Biopython HTTPError when Fetching more than 1400 Entries from NCBI
0
0
Entering edit mode
3.0 years ago

Hello, The premise: I have alot of Genbank IDs, which i need to check for the "root" Organism. (*alot -> about 4 Million) The way i tried this so far is by using the EUtils with Biopython, first uploading my IDs to NCBI Servers with EPost. After that i try to receive the smallest XML File possible with EFetch for each ID and parse it. The Problem now is: I can only Fetch about 1400 IDs *(XMLs) from the Server. If i try to fetch more, the server does not respond. Is there a way to fix this ? Is the capability of the history server limited to 1400 IDs per session ? id_list is just a long list with Ids for testing (about 37k) , count is the length of the list

My Code:

def biopython_epost(id_list):
Entrez.email = "myMail@tum.de"
e_post = Entrez.epost (db = "nuccore", id=",".join(id_list) )
webenv = search_results["WebEnv"]
query_key = search_results["QueryKey"]
handle_ids={"WebEnv":webenv,"QueryKey":query_key}
return handle_ids

def biopython_efetch(handle_ids, count):
webEnv = handle_ids["WebEnv"]
queryKey = handle_ids["QueryKey"]
Entrez.email = "mymail@tum.de"
Entrez.api_key = "myAPIKEY"
batch_size = 200
yeast_hits ={}
for start in range (0, count, batch_size):
end = min(count, start+1)
fetch_handle = Entrez.efetch(db="nucleotide",
rettype="docsum",
retmode="xml",
retmax = batch_size,
retstart = start,
query_key=queryKey,
webenv=webEnv)
fetch_records = Entrez.parse(fetch_handle)
for record in fetch_records:
temp=record['Title'].split(' ')[0:4]
yeast_info = ' '.join(temp)
yeast_hits[yeast_info] = yeast_hits.get(yeast_info,0)+1
return yeast_hits


Result:

Going to download record 1 to 37755
HTTPError: HTTP Error 400: Bad Request

Biopython EUtils NCBI • 1.2k views
0
Entering edit mode

Have you signed-up for (and are using) NCBI_API_KEY? When doing a large search like this you should build in a delay so NCBI does not think you are spamming their server.

0
Entering edit mode

Yes, i just deleted the API Key from my Post thats all, but i signed in and put in the Key with the request.

0
Entering edit mode

From my experience, you don't need epost.

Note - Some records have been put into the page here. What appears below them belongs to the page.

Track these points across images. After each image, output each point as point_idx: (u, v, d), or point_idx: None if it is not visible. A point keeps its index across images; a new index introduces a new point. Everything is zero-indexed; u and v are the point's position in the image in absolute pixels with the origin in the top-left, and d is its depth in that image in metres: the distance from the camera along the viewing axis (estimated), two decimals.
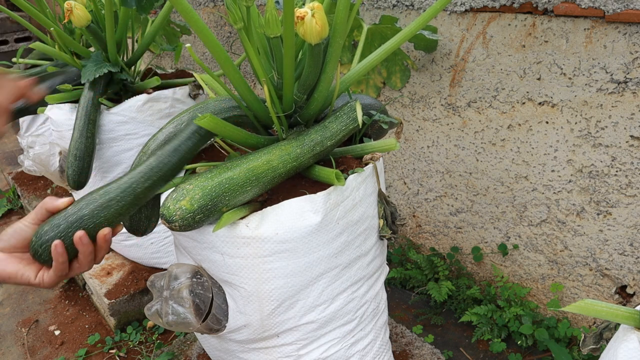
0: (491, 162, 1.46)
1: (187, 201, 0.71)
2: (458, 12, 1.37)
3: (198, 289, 0.85)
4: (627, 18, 1.06)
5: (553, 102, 1.26)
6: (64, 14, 1.26)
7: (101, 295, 1.65)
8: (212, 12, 2.36)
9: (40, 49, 1.48)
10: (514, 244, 1.50)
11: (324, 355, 0.92)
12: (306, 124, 0.91)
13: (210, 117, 0.73)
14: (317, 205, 0.80)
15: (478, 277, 1.67)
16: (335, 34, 0.78)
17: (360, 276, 0.92)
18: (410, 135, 1.67)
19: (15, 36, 3.41)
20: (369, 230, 0.91)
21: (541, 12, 1.21)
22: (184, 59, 2.80)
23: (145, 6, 1.12)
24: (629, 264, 1.27)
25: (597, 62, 1.15)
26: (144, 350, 1.59)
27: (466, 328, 1.56)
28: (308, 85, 0.82)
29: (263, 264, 0.80)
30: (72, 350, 1.63)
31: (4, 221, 2.50)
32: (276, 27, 0.74)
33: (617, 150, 1.19)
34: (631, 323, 0.61)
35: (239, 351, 0.93)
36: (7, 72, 1.52)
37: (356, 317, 0.94)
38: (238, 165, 0.77)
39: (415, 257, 1.72)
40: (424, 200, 1.73)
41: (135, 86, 1.54)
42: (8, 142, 3.35)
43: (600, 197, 1.26)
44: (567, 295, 1.44)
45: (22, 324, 1.78)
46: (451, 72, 1.46)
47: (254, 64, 0.80)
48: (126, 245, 1.73)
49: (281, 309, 0.84)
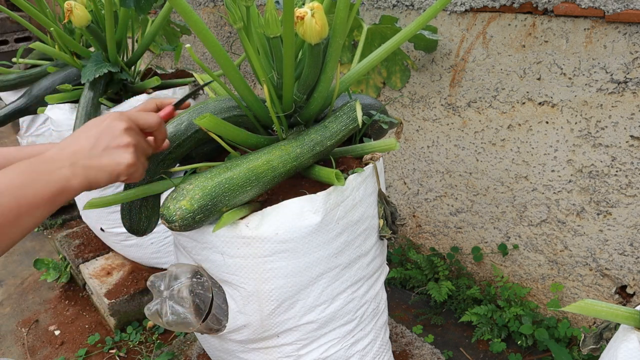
0: (491, 162, 1.46)
1: (187, 201, 0.71)
2: (458, 12, 1.37)
3: (198, 289, 0.85)
4: (627, 18, 1.06)
5: (553, 102, 1.26)
6: (64, 14, 1.26)
7: (101, 295, 1.65)
8: (212, 12, 2.36)
9: (40, 49, 1.48)
10: (514, 244, 1.50)
11: (324, 355, 0.92)
12: (306, 123, 0.91)
13: (210, 117, 0.73)
14: (317, 205, 0.80)
15: (478, 277, 1.67)
16: (335, 34, 0.78)
17: (360, 276, 0.92)
18: (410, 135, 1.67)
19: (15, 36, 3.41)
20: (369, 230, 0.91)
21: (541, 12, 1.21)
22: (184, 59, 2.80)
23: (144, 7, 1.12)
24: (629, 264, 1.27)
25: (597, 62, 1.15)
26: (144, 350, 1.59)
27: (466, 328, 1.56)
28: (308, 85, 0.82)
29: (263, 264, 0.80)
30: (72, 350, 1.63)
31: None
32: (276, 27, 0.74)
33: (617, 150, 1.19)
34: (631, 323, 0.61)
35: (239, 351, 0.93)
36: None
37: (356, 317, 0.94)
38: (238, 165, 0.77)
39: (415, 257, 1.72)
40: (424, 200, 1.73)
41: (135, 86, 1.54)
42: (8, 142, 3.35)
43: (600, 197, 1.26)
44: (567, 295, 1.44)
45: (22, 324, 1.78)
46: (451, 72, 1.46)
47: (253, 64, 0.80)
48: (126, 245, 1.73)
49: (281, 309, 0.84)
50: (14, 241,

Just join eg 100 ids, and pass them to efetch. I wouldn't put much more id's at one time.

For example I'm using this construction to fetch fasta sequences without problem:

with Entrez.efetch(db='nucleotide', id=','.join(aclist), rettype='fasta', retmode='text') as h:
....


To my knowledge, there are some limits for ncbi databases - check out: https://eutils.ncbi.nlm.nih.gov/entrez/query/static/entrezlinks.html

There may be errors (you are downloading data over the internet) - you need to handle errors.

0
Entering edit mode

Thank you for that link! Still strange, as it seems that 5k should be the minimum, that i can only submit about 1400. I tried catching HTML Errors, but to no avail, it keeps failing at 1400. - Error 400 is server sided anyways, so all i can do is wait and retry. Its just that every where i look in the documentation its mentioned you should absolutely use EPost for large datasets and many requests. Efetch can fetch 200 Ids at once, but to get about 4 Million IDs in total...well, i got the weekend ahead, hope they wont ban me.

0
Entering edit mode

Hi, did you find the solution to this problem? I'm having the same issue and I'm not finding any clear answer. Thank you so much!